受験生で結婚・出産「試験会場のトイレで授乳も」

新開貴子
左から新開さん、実母、夫。結婚後に夫は九州大学に入学。新開さんも福岡で受験勉強をすることに

── 32歳で小学校のころに抱いた夢の再スタートをきるわけですが、医学部受験は難関と言われています。受験勉強はどのように?

 

新開さん:1年目は近所の個人塾に入って、中1の計算問題から始めました。個人に合わせて教えてもらえるので、学びやすかったんです。翌年は塾と並行して、松江市の予備校にも通いました。最初の2年はセンター試験で40%、45%で、合格には程遠かったと思います。3浪目は河合塾にも通いましたが、ここでも2浪目と同じ45%。4浪目は夫が九州大学に入学したため九州の代々木ゼミナールに移りましたが、センター試験は50%に届かない数字でした。

 

── 受験勉強に励んでいるなか、通っていた塾で11歳年下の現在の旦那さんと出会います。2浪していた34歳のときに結婚されたそうですね。

 

新開さん:夫は横浜国立大学数学科を中退し、私と同じく医学部を目指していました。

 

── 夫婦ともに20歳を越え、人生をかけた受験に挑む最中だったと思います。こうした状況でなぜ結婚に踏み切ったのでしょうか。

 

新開さん:年齢的なこともあり、受験生だからといって結婚や出産を先延ばしにはできなかったんです。

 

── 4浪していた36歳のときには長女を出産されますが、出産・子育てと並行して勉強を継続されます。体調は大丈夫でしたか?

 

新開さん:つわりでツラいなか受験勉強をするのは大変でした。
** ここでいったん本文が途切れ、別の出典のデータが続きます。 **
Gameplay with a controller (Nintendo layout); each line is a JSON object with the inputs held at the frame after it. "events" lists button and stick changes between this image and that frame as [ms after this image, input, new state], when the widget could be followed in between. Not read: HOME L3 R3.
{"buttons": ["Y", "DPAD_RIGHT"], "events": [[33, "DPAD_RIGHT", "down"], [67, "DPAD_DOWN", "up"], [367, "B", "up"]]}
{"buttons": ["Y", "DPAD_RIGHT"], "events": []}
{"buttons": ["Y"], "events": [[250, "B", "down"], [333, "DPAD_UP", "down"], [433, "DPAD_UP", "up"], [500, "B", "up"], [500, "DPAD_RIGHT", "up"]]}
重症悪阻(おそ)といって、何も食べられなくなって脱水症状に陥り、3か月入院したこともあります。出産後も、母乳で胸がパンパンに張って、試験会場のトイレで搾乳することもありました。39歳・7浪目のときに第2子の長男を出産したのですが、このときも同じ状態になりました。

 

── 新開さんが子育てと受験勉強を続けるなか、周囲の反応はどうだったのでしょうか?

 

新開さん:夫は次男なのですが、義理の父が亡くなったとき、葬儀の席で「次男の嫁は働きもせずに受験を続けて、何やってるんだ」と親族から責められたことがあります。ショックで、川辺で朝まで泣きました。その後、 医師になってからは態度が変わって、帰省すると病気や薬の相談をされるなど、頼られるようになりましたが(笑)。

 

でも、家族はみんな応援してくれました。夫は聡明な人ですから、本来なら彼も医学部に合格できていたはずです。でも、私の夢を優先して、当初とは別の大学に進路を変えて、卒業後は一般企業に就職。家族を支える道を選んでくれました。子育ても協力的ですし、試験の対策もしてくれました。

 

私が6浪目のときは夫の仕事の都合で、北海道に引っ越しました。子どもは上の子が3歳になっていて、2番目の子を妊娠していたので、私の母も北海道にきて同居、子どもたちの面倒を見てくれました。母は退職金を全部、私のために使ってくれて、金銭的な援助もしてくれました。兄や義理の父母も島根から手伝いに来てくれて、とても助けられました。7浪目では2番目の子どもが生まれていたので、周りの助けを借りながら子育てと勉強を続けていました。

 

── なぜ、そこまでして医師を目指し続けたのでしょうか?

 

新開さん:困難な状況でも医師になる夢を諦めなかった原動力は、自分のように心をないがしろにして生きている人をひとりでも救いたい、という強い思いと、それが自分自身を救うことになる、という確固たる信念でした。もし、穏やかな10代を過ごしていたら、ここまで強く夢にこだわり続けることはなかったかもしれません。数々の困難な経験があったからこそ、同じように苦しむ人々を救いたいという、揺るぎない使命感が生まれたんです。

 

でも、本音をいえば、こんなに時間がかかるなんて思いもしませんでした。もし、20年もかかると32歳のときに予言されていたら、チャレンジしていなかったと思います。